Sometimes when we engage customers on HPC cluster architectures we get asked about HA (Highly Available) configurations.
Many classical HA configurations are overly complex. Complex configurations lead to complex bugs, complex debugging, and often create more downtime than the rare issue they are trying to guard against. Most catastrophic failures for single points of failure (SPF) are extremely rare.
For customers who need extreme availability we recommend a “multi-island” architecture which eliminates all SPF through a simple architecture that is complexity proof, customer weathered, and time proven.
There are some types of simple redundancy mechanisms that offer a good complexity/benefit tradeoff, such as scheduler failover.
For example, the Slurm scheduler which offers a very simple failover mechanism. The only requirement is that another machine runs a Slurm controller, and that there is a shared state parallel filesystem directory between the two of them.
The diagram below shows this architecture
When the primary Slurm controller is unavailable, the backup controller transparently takes over. It queues data, and when the primary head node becomes available, it writes back any needed data and relinquishes control back. HA requires a shared state directory.

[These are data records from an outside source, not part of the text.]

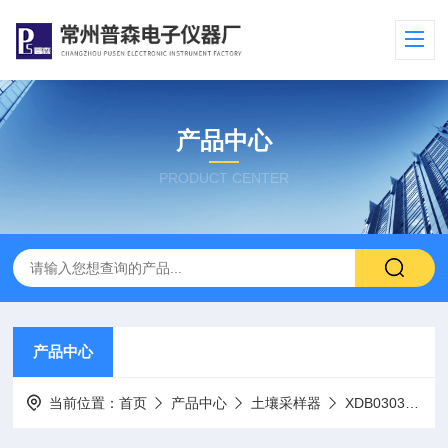
产品中心
PRODUCT CENTER
产品中心
当前位置：
首页
产品中心
土壤采样器
XDB0303A土壤容重采样器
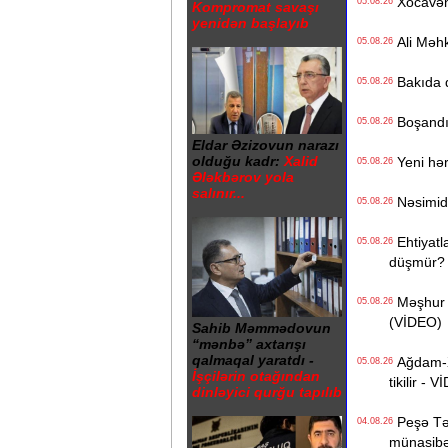
Xocavənd
05.08.26
Kompromat savaşı
yenidən başlayıb
Ali Məhk
05.08.26
Bakıda q
05.08.26
Boşandıq
05.08.26
Eldar Əzizovun narazı
olduğu kadr:
Xalid
Yeni hərb
05.08.26
Ələkbərov yola
salınır...
Nəsimidə 
05.08.26
Ehtiyatla
05.08.26
düşmür?
Məşhur s
05.08.26
(VİDEO)
Sahib Məmmədovun
“mənbə” axtarışı
qalmaqal yaratdı -
Ağdam-Xa
05.08.26
İşçilərin otağından
tikilir - 
dinləyici qurğu tapılıb
Peşə Təhs
04.08.26
münasibət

The following three settings enable HA in Slurm:
BackupController=[backup name] BackupAddr=[backup address] StateSaveLocation=[shared directory] AccountingStorageBackupHost=[backup name]
The failover is automatic, you can also force a takeover:
The Slurm philosophy for HA aligns with the TotalCAE production philosophy we have learned over the last twenty years: to make everything as simple as possible. Simple solutions have fewer and simpler issues, translating to higher uptime and availability.
Note that the StateSaveLocation should be an HPC parallel filesystem mounted on the primary and backup controller, must be highly available, and have a high throughput.
Your environment should be Slurm 23.11 or later, which has some extra protections against there being issues with your StateSaveLocation storage; it has a timestamped marker file that the backup controller will read before taking over.